Not two minutes had passed before a second child came out to call the first one in again. “What are you doing out here so long? Playing target practice or what?”

“I'm drawing a picture,” said the child crouching on the ground. Then an explosion shattered the morning air, and once again a nearby building went up in flames. The child with the stick said, “Boom!” and drew the ruined house in the dust with a few strokes.

“Are you mad?” cried the child standing beside him. “You're to come in at once, before those men up in the mountains train their sights on you.”

The child in the dust did not answer.

Yet again there was a flash in the mountains above the city, and a shell hit an empty high-rise building down below. Smoke rose into the sky, and the thunder of the explosion shook the city in the valley.

“They've hit the high-rise building,” said the child playing with his stick in the dust.
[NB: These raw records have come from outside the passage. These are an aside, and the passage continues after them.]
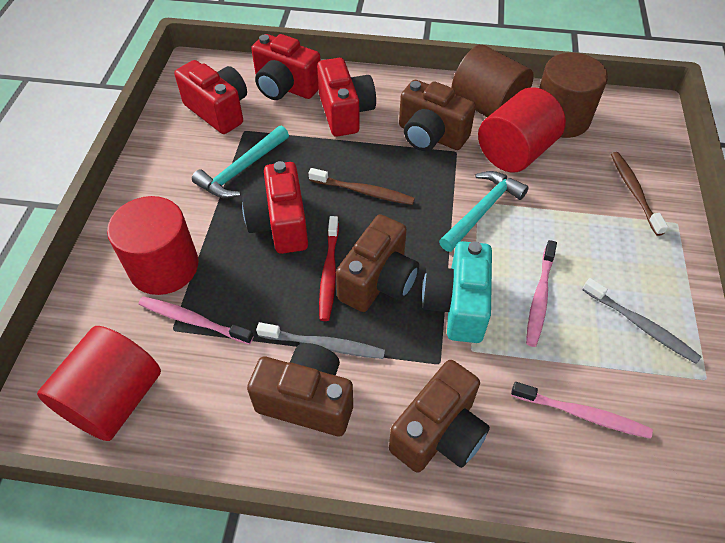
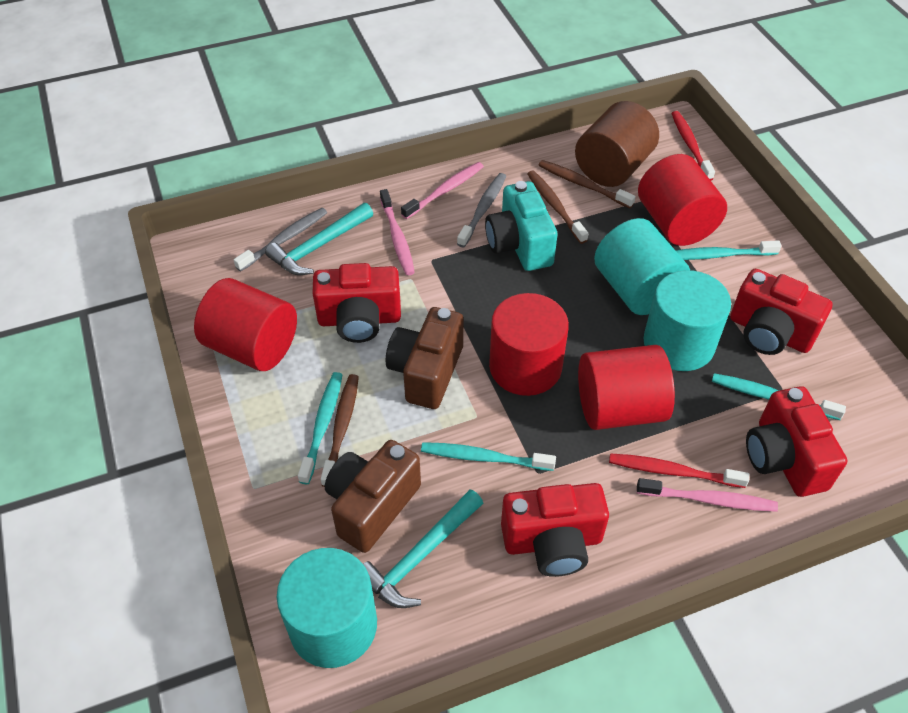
brown camera: 4 -> 2
brown cylinder: 2 -> 1
brown toothbrush: 2 -> 3
red cylinder: 3 -> 4
red toothbrush: 1 -> 2
turquoise cylinder: 0 -> 3
turquoise toothbrush: 0 -> 4

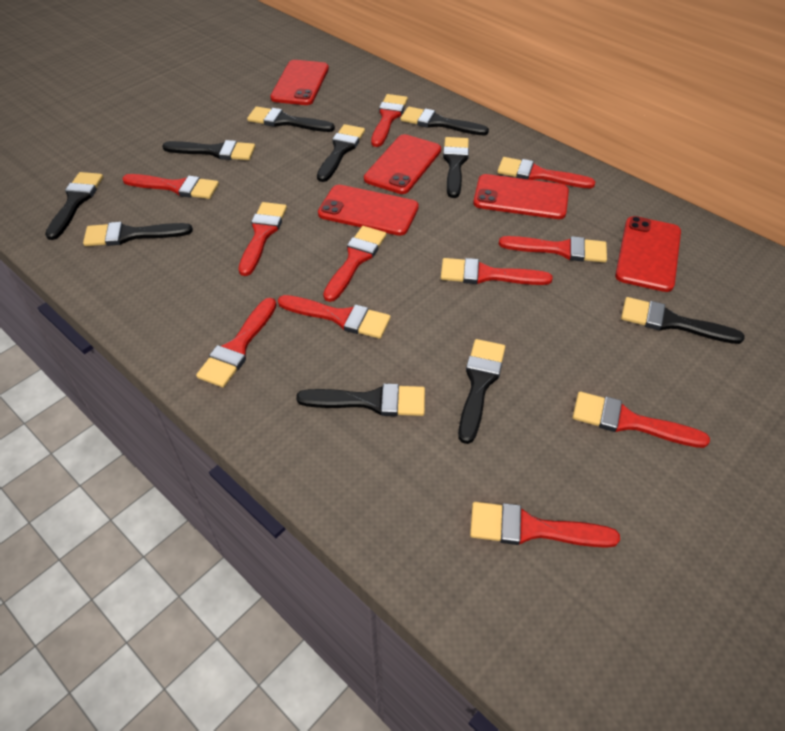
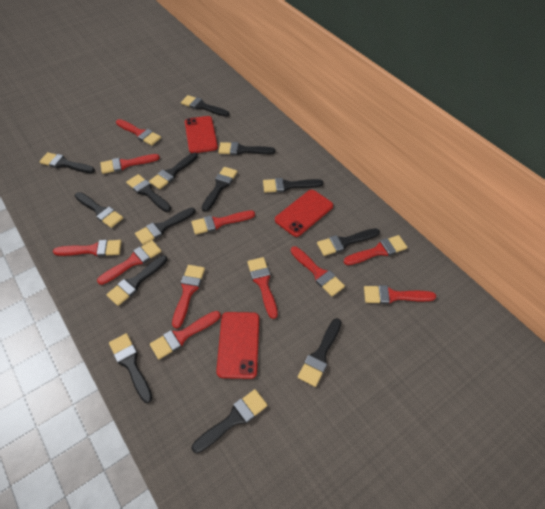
black brush: 10 -> 14
red phone: 5 -> 3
He drew the outline of the building and then made a gaping hole in it with his stick. The high-rise building in the dust broke up.

“Come back down into the cellar!” shouted the child standing beside him.

“I can't!” the child crouching on the ground shouted back. “I have to finish this game. Now I'm playing that the next shell hits that factory!”

And he drew the factory on the ground and stuck his stick into it, swirling up the dust.

“Bang!” he said. “Crash!”

Sure enough, at that moment, a shell did hit the factory, and black smoke rolled toward the sky.

“You see?” said the child crouching on the ground. “I haven't finished yet, but it won't take long!”

“Come in!”

“I tell you, I haven't finished. I must play the game to the end!”

“Oh, stop it, do stop it and come back in!” begged the child standing beside him.

“Not now,” murmured the child who was playing his game, “not now. You can see it's no good. I'm much too near the end.”

The standing child was in despair. “What makes this game you're playing in the dust so important that you won't come in?”

“I'm playing war,” said the crouching child, “but I'll soon have finished.